-- PROVIDED TEXT --
━━━━━━━━━━━━━━━━━━━━━━━━━━━━━━

Shifty: NY Times Tries To Change Debate From Obama's Economy To Ryan's Record
by
Tony Lee
The New York Times misses the point that Mitt Romney’s selection of Paul Ryan to be his running mate further highlights Obama’s failures -- on the economy, on the debt, on bipartisanship, and on the budget.
Instead, the Times, right out of the gate, has written
that Ryan’s selection will allow Obama to make this election a
referendum on Ryan’s plan, and Obama will now be on “more promising
territory” and have “a chance to press the offensive against his
challengers rather than just defend his record.”
What the Times is doing is setting the
conventional wisdom -- that this election will now be a referendum on
Ryan and not on Obama’s miserable record -- in an effort to change the
political conversation and debate so the mainstream media pack of dogs
focuses even less than they currently do on all of Obama’s failures.
The Times quotes one liberal group after another
saying the Romney-Ryan ticket would essentially throw the proverbial
granny off the cliff. Here is a sampling.
The leader of the AFL-CIO’S super PAC: “This is the
perfect choice for us to finish our frame of Romney ... What Romney and
Bain did to working families and companies is what Romney and Ryan would
do to all Americans.”

━━━━━━━━━━━━━━━━━━━━━━━━━━━━━━

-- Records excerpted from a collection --
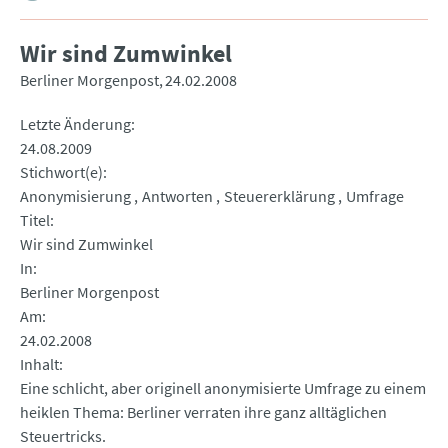
Wir sind Zumwinkel
Berliner Morgenpost
24.02.2008
Letzte Änderung
24.08.2009
Stichwort(e)
Anonymisierung
Antworten
Steuererklärung
Umfrage
Titel
Wir sind Zumwinkel
In
Berliner Morgenpost
Am
24.02.2008
Inhalt
Eine schlicht, aber originell anonymisierte Umfrage zu einem
heiklen Thema: Berliner verraten ihre ganz alltäglichen
Steuertricks.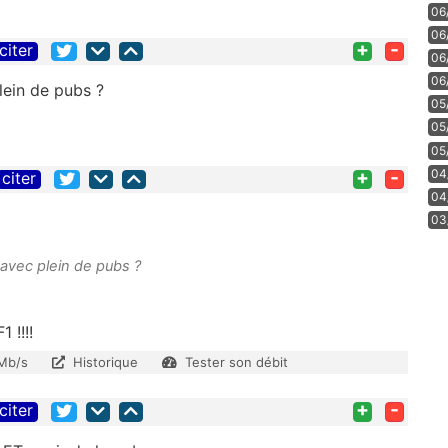
06
06
+
-
citer
06
06
lein de pubs ?
05
05
05
+
-
04
citer
04
03
 avec plein de pubs ?
 !!!!
 Mb/s
Historique
Tester son débit
+
-
citer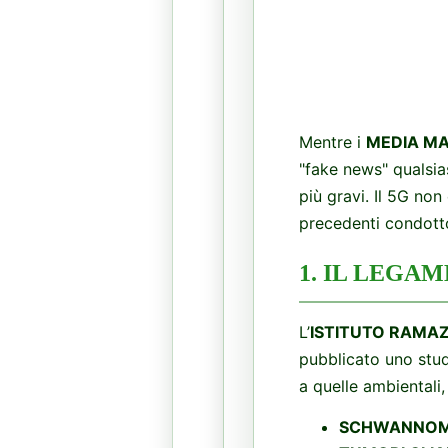
Mentre i
MEDIA M
"fake news" qualsia
più gravi. Il 5G no
precedenti condotto 
​1. IL LEG
​L’
ISTITUTO RAMAZ
pubblicato uno stud
a quelle ambientali,
SCHWANNOMI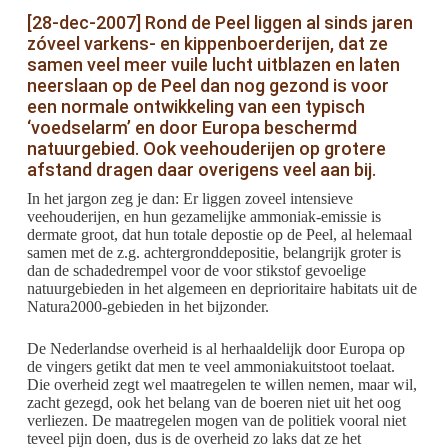
[28-dec-2007] Rond de Peel liggen al sinds jaren
zóveel varkens- en kippenboerderijen, dat ze
samen veel meer vuile lucht uitblazen en laten
neerslaan op de Peel dan nog gezond is voor
een normale ontwikkeling van een typisch
‘voedselarm’ en door Europa beschermd
natuurgebied. Ook veehouderijen op grotere
afstand dragen daar overigens veel aan bij.
In het jargon zeg je dan: Er liggen zoveel intensieve
veehouderijen, en hun gezamelijke ammoniak-emissie is
dermate groot, dat hun totale depostie op de Peel, al helemaal
samen met de z.g. achtergronddepositie, belangrijk groter is
dan de schadedrempel voor de voor stikstof gevoelige
natuurgebieden in het algemeen en deprioritaire habitats uit de
Natura2000-gebieden in het bijzonder.
De Nederlandse overheid is al herhaaldelijk door Europa op
de vingers getikt dat men te veel ammoniakuitstoot toelaat.
Die overheid zegt wel maatregelen te willen nemen, maar wil,
zacht gezegd, ook het belang van de boeren niet uit het oog
verliezen. De maatregelen mogen van de politiek vooral niet
teveel pijn doen, dus is de overheid zo laks dat ze het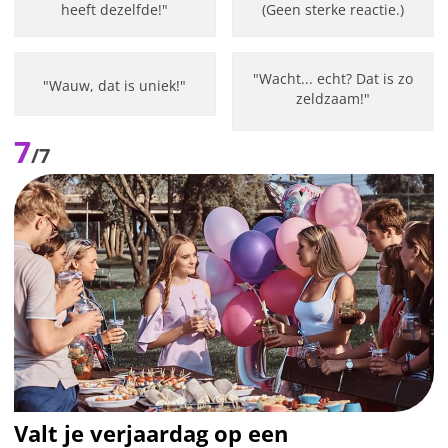
heeft dezelfde!"
(Geen sterke reactie.)
"Wacht... echt? Dat is zo
"Wauw, dat is uniek!"
zeldzaam!"
7
/7
Valt je verjaardag op een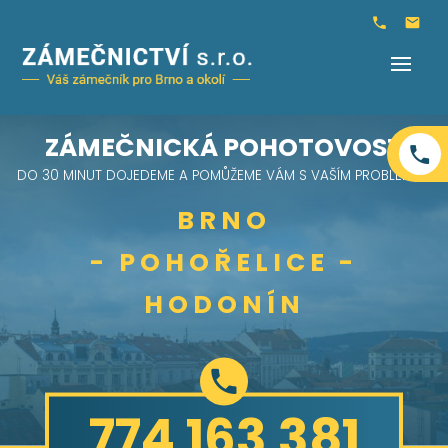
ZÁMEČNICKÁ POHOTOVOST
DO 30 MINUT DOJEDEME A POMŮŽEME VÁM S VAŠÍM PROBLÉMEM
BRNO
- POHOŘELICE -
HODONÍN
774 163 381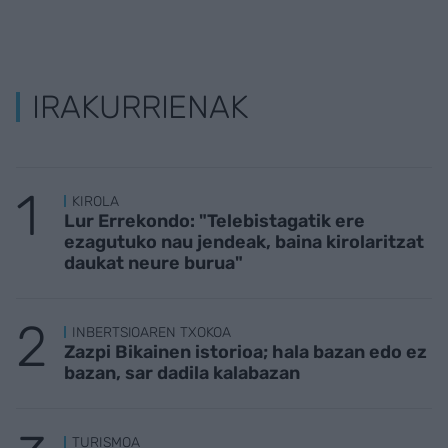
IRAKURRIENAK
KIROLA
Lur Errekondo: "Telebistagatik ere
ezagutuko nau jendeak, baina kirolaritzat
daukat neure burua"
INBERTSIOAREN TXOKOA
Zazpi Bikainen istorioa; hala bazan edo ez
bazan, sar dadila kalabazan
TURISMOA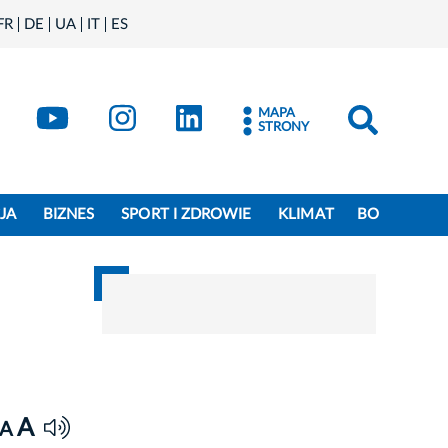
FR
DE
UA
IT
ES
book
Kraków - X
Kraków - YouTube
Kraków - Instagram
Kraków - LinkedIn
MAPA
STRONY
JA
BIZNES
SPORT I ZDROWIE
KLIMAT
BO
A
A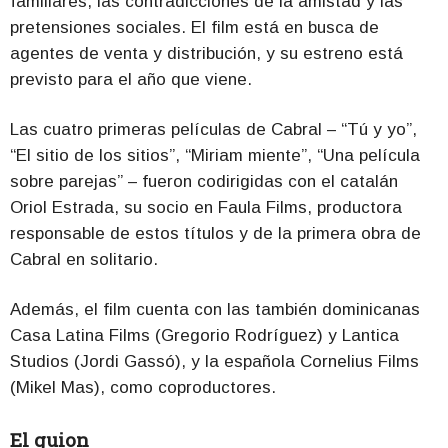
familiares, las contradicciones de la amistad y las
pretensiones sociales. El film está en busca de
agentes de venta y distribución, y su estreno está
previsto para el año que viene.
Las cuatro primeras películas de Cabral – “Tú y yo”,
“El sitio de los sitios”, “Miriam miente”, “Una película
sobre parejas” – fueron codirigidas con el catalán
Oriol Estrada, su socio en Faula Films, productora
responsable de estos títulos y de la primera obra de
Cabral en solitario.
Además, el film cuenta con las también dominicanas
Casa Latina Films (Gregorio Rodríguez) y Lantica
Studios (Jordi Gassó), y la española Cornelius Films
(Mikel Mas), como coproductores.
El guion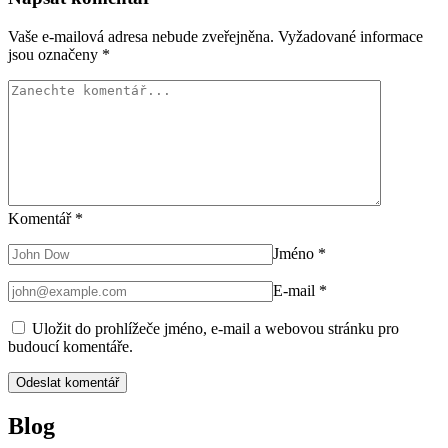
Vaše e-mailová adresa nebude zveřejněna.
Vyžadované informace
jsou označeny
*
Komentář
*
Jméno
*
E-mail
*
Uložit do prohlížeče jméno, e-mail a webovou stránku pro
budoucí komentáře.
Blog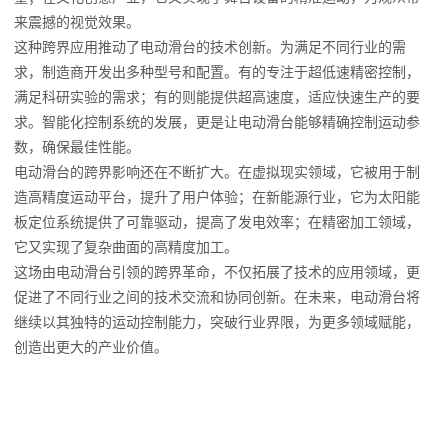
来震撼的视觉效果。
这种跨界应用推动了电动滑台的技术创新。为满足不同行业的需
求，制造商开发出多种型号和配置。有的专注于超低速精密控制，
满足科研实验的需求；有的则能提供超高速度，适应快速生产的要
求。智能化控制系统的发展，更是让电动滑台能够精确控制运动参
数，确保最佳性能。
电动滑台的跨界影响还在不断扩大。在虚拟现实领域，它被用于制
造高精度运动平台，提升了用户体验；在新能源行业，它为太阳能
板定位系统提供了可靠驱动，提高了发电效率；在精密加工领域，
它又实现了复杂曲面的高精度加工。
这场由电动滑台引领的跨界革命，不仅拓展了技术的应用领域，更
促进了不同行业之间的技术交流和协同创新。在未来，电动滑台将
继续以其独特的运动控制能力，突破行业界限，为更多领域赋能，
创造出更大的产业价值。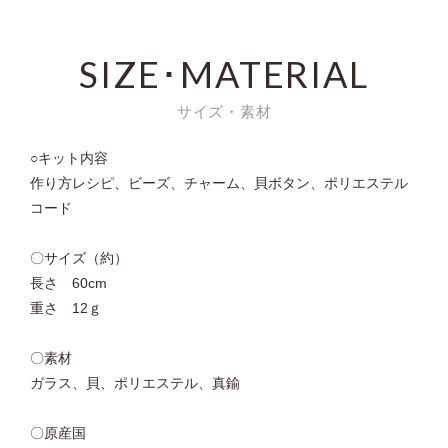
SIZE･MATERIAL
サイズ・素材
○キット内容
作り方レシピ、ビーズ、チャーム、貝ボタン、ポリエステル
コード
〇サイズ（約）
長さ 60cm
重さ 12ｇ
〇素材
ガラス、貝、ポリエステル、真鍮
〇原産国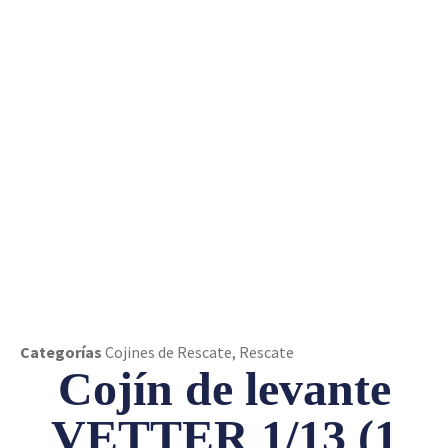
VETTER 1/13 (1 bar / 14,5 psi)
Categorías
Cojines de Rescate
,
Rescate
Cojín de levante
VETTER 1/13 (1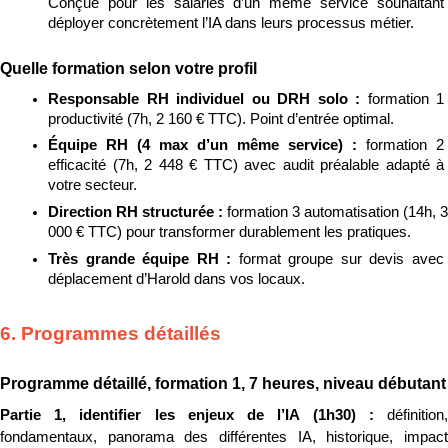
Conçue pour les salariés d’un même service souhaitant 
déployer concrètement l’IA dans leurs processus métier.
Quelle formation selon votre profil
Responsable RH individuel ou DRH solo : 
formation 1 
productivité (7h, 2 160 € TTC). Point d’entrée optimal.
Équipe RH (4 max d’un même service) : 
formation 2 
efficacité (7h, 2 448 € TTC) avec audit préalable adapté à 
votre secteur.
Direction RH structurée : 
formation 3 automatisation (14h, 3 
000 € TTC) pour transformer durablement les pratiques.
Très grande équipe RH : 
format groupe sur devis avec 
déplacement d’Harold dans vos locaux.
6. Programmes détaillés
Programme détaillé, formation 1, 7 heures, niveau débutant
Partie 1, identifier les enjeux de l’IA (1h30) : 
définition, 
fondamentaux, panorama des différentes IA, historique, impact 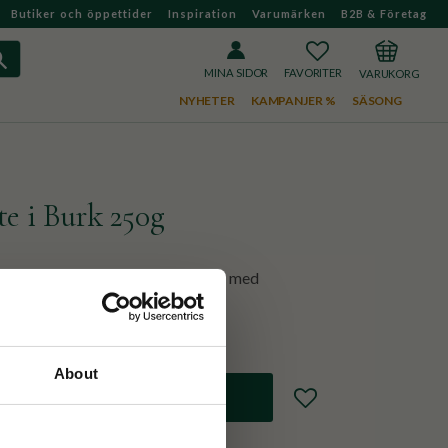
Butiker och öppettider
Inspiration
Varumärken
B2B & Företag
FAVORITER
KUNDVAGN
MINA SIDOR
NYHETER
KAMPANJER %
SÄSONG
e i Burk 250g
h kinesiska teer, varsamt smaksatt med
 blommig smak.
About
Lägg till i favoriter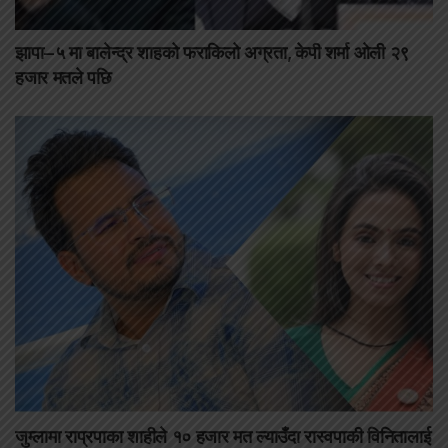
झापा–५ मा बालेन्द्र शाहको फराकिलो अग्रता, केपी शर्मा ओली २९
हजार मतले पछि
जुम्लामा राप्रपाका शाहीले १० हजार मत ल्याउँदा रास्वपाकी विनितालाई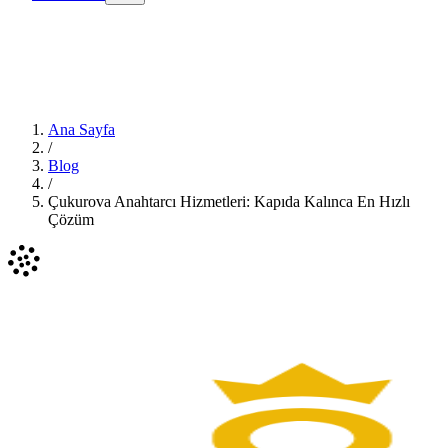
Ana Sayfa
/
Blog
/
Çukurova Anahtarcı Hizmetleri: Kapıda Kalınca En Hızlı
Çözüm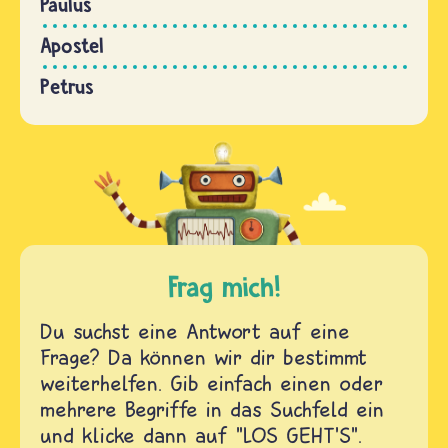
Paulus
Apostel
Petrus
Frag mich!
Du suchst eine Antwort auf eine
Frage? Da können wir dir bestimmt
weiterhelfen. Gib einfach einen oder
mehrere Begriffe in das Suchfeld ein
und klicke dann auf "LOS GEHT'S".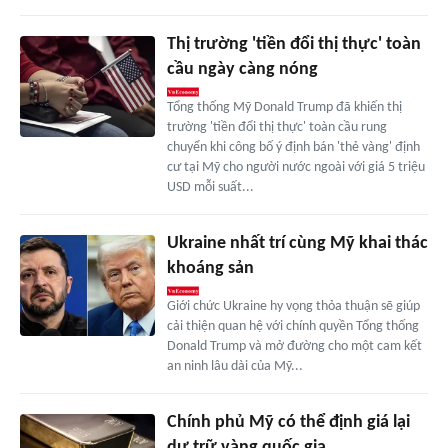
Thị trường 'tiền đổi thị thực' toàn
cầu ngày càng nóng
Tổng thống Mỹ Donald Trump đã khiến thị
trường 'tiền đổi thị thực' toàn cầu rung
chuyển khi công bố ý định bán 'thẻ vàng' định
cư tại Mỹ cho người nước ngoài với giá 5 triệu
USD mỗi suất...
Ukraine nhất trí cùng Mỹ khai thác
khoáng sản
Giới chức Ukraine hy vọng thỏa thuận sẽ giúp
cải thiện quan hệ với chính quyền Tổng thống
Donald Trump và mở đường cho một cam kết
an ninh lâu dài của Mỹ...
Chính phủ Mỹ có thể định giá lại
dự trữ vàng quốc gia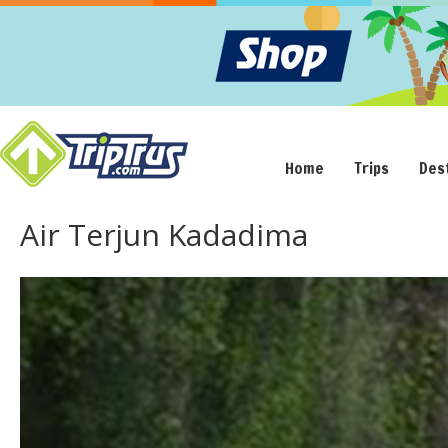
Home
Trips
Des
Air Terjun Kadadima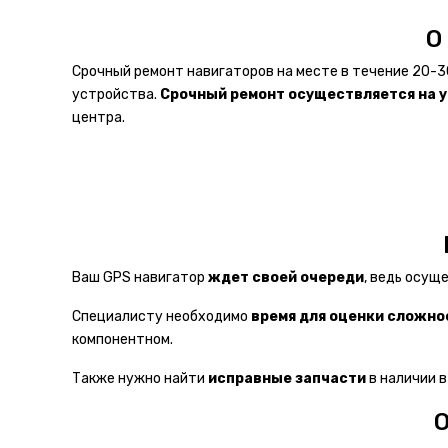
О
Срочный ремонт навигаторов
на месте в течение 20-3
устройства.
Срочный ремонт осуществляется на 
центра.
Ваш GPS навигатор
ждет своей очереди
, ведь осущ
Специалисту необходимо
время для оценки сложно
компонентном.
Также нужно найти
исправные запчасти
в наличии в
О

━━━━━━━━━━━━━━━━━━━━━━━━━━━━━━

-- WHAT YOU NEED TO DO --
In the article about the New York Times and Ryan's selection, who is quoted calling the Romney-Ryan ticket "the perfect choice for us to finish our frame of Romney"? These rows come from a separate source.

-- ANSWER TO THIS EXERCISE --
The leader of the AFL-CIO's super PAC.